## Provided material:
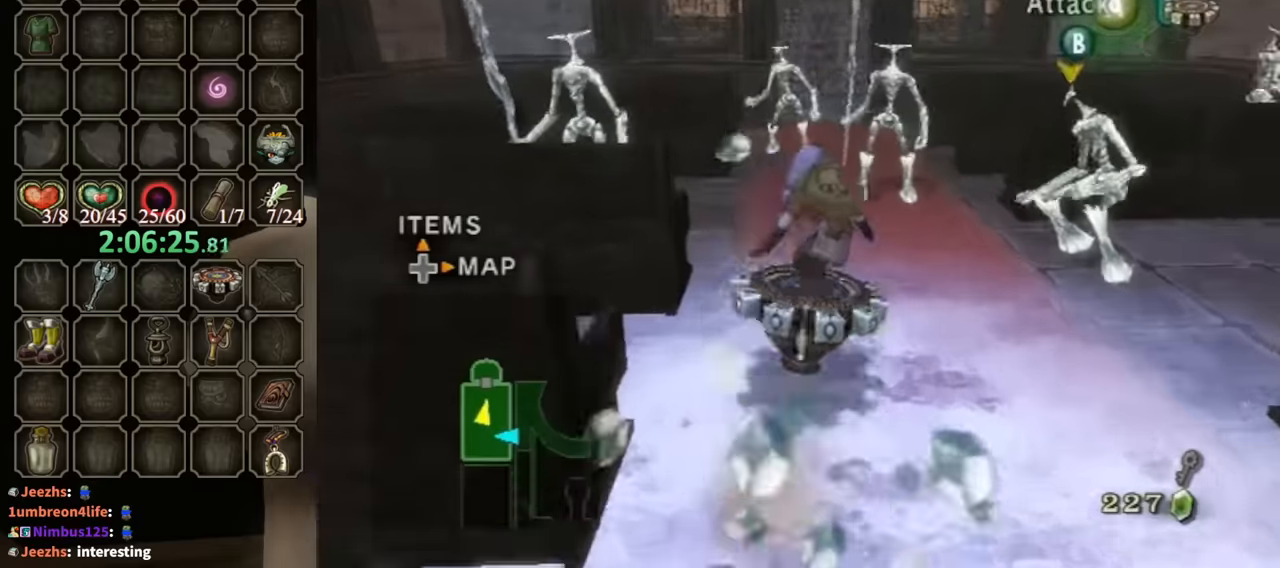
{"buttons": ["A", "R1"], "left_stick": "up", "right_stick": "center", "events": [[133, "left_stick", "up"], [267, "A", "down"], [367, "A", "up"], [467, "A", "down"]]}
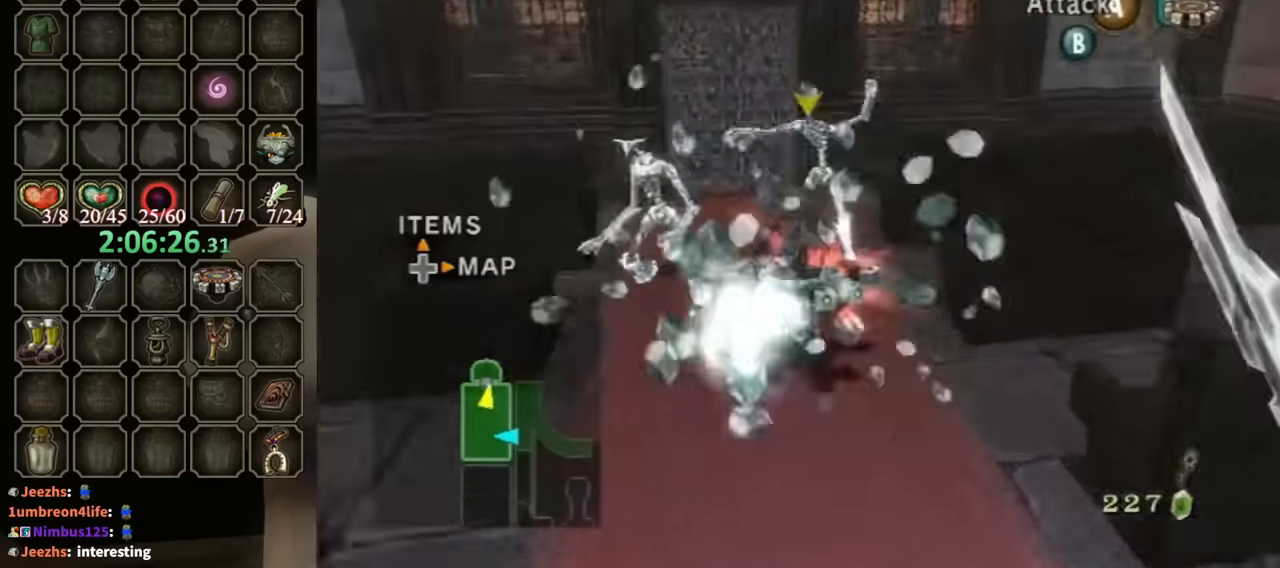
{"buttons": ["R1"], "left_stick": "center", "right_stick": "center", "events": [[33, "A", "up"], [33, "left_stick", "up-left"], [100, "A", "down"], [167, "A", "up"], [233, "A", "down"], [233, "left_stick", "center"], [300, "A", "up"], [400, "A", "down"], [467, "A", "up"]]}
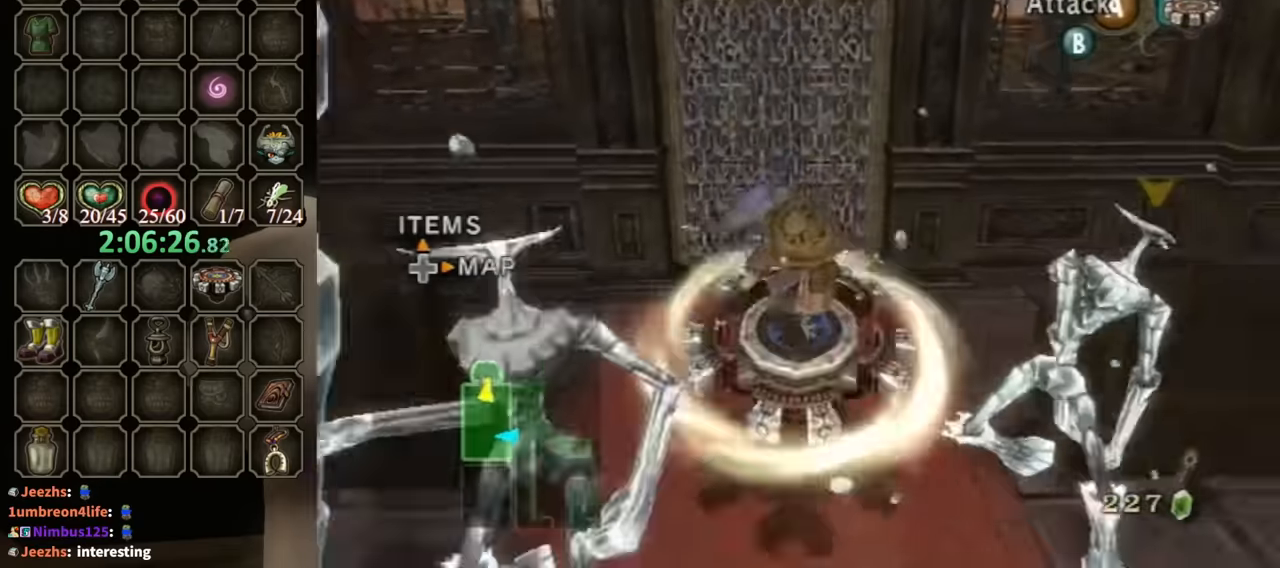
{"buttons": ["R1"], "left_stick": "up-right", "right_stick": "center", "events": [[33, "A", "down"], [133, "A", "up"], [167, "left_stick", "up"], [200, "A", "down"], [233, "left_stick", "up-left"], [300, "A", "up"], [367, "A", "down"], [400, "left_stick", "up-right"], [500, "A", "up"]]}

## Problem details:
With the pictures removed, copy the data above word for word.

## Response for this exercise:
{"buttons": ["A", "R1"], "left_stick": "up", "right_stick": "center", "events": [[133, "left_stick", "up"], [267, "A", "down"], [367, "A", "up"], [467, "A", "down"]]}
{"buttons": ["R1"], "left_stick": "center", "right_stick": "center", "events": [[33, "A", "up"], [33, "left_stick", "up-left"], [100, "A", "down"], [167, "A", "up"], [233, "A", "down"], [233, "left_stick", "center"], [300, "A", "up"], [400, "A", "down"], [467, "A", "up"]]}
{"buttons": ["R1"], "left_stick": "up-right", "right_stick": "center", "events": [[33, "A", "down"], [133, "A", "up"], [167, "left_stick", "up"], [200, "A", "down"], [233, "left_stick", "up-left"], [300, "A", "up"], [367, "A", "down"], [400, "left_stick", "up-right"], [500, "A", "up"]]}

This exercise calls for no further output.